Table of Contents
- Large Language Models are evolving from “chemistry consultants” who only work on paper to “autonomous researchers” who can plan, execute, and optimize chemical reactions in a robotic lab.
- David Baker’s team released the AtomWorks framework and RF3 model. They not only keep pace with AlphaFold3 in performance but, more importantly, provide foundational tools for the whole field through a modular, open-source ecosystem.
- A new open-source platform called AdaptiveFlow efficiently screened a 69-billion-molecule library. It discovered a nanomolar inhibitor for FSP1 and solved its first-ever co-crystal structure, providing a solid starting point for this difficult target.

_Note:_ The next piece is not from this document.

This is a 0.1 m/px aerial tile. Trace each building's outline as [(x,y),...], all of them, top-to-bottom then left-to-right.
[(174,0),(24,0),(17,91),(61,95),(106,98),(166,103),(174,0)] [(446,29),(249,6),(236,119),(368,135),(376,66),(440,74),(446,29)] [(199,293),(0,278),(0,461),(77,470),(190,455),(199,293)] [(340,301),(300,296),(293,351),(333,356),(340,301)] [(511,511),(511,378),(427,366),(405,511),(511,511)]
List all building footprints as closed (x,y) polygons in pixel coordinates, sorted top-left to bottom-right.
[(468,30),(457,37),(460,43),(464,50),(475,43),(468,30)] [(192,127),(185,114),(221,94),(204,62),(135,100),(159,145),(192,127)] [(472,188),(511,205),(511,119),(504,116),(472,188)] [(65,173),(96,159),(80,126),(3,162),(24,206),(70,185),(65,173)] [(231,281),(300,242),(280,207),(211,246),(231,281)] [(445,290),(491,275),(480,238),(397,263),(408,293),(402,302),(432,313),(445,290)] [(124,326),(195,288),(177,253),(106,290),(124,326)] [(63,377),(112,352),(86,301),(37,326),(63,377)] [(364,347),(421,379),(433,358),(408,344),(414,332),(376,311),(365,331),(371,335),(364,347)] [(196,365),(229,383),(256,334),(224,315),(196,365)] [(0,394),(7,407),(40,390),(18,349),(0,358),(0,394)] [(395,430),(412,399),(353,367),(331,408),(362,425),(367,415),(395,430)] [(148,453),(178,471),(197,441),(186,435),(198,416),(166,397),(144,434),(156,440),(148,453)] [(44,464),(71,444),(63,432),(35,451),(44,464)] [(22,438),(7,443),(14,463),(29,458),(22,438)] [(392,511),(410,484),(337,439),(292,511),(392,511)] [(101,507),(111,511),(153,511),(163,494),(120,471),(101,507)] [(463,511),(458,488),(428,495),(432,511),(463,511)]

1. AI in the Fume Hood: From Prediction to Autonomous Synthesis
Organic synthesis has always had a gap. On one side, you have the reaction scheme on paper or a screen—flawless, with a 100% yield. On the other side, you have the flask in the fume hood—the one with the suspicious color that refuses to react or just turns into a brown, gooey mess. We’ve always dreamed of a tool to bridge that gap.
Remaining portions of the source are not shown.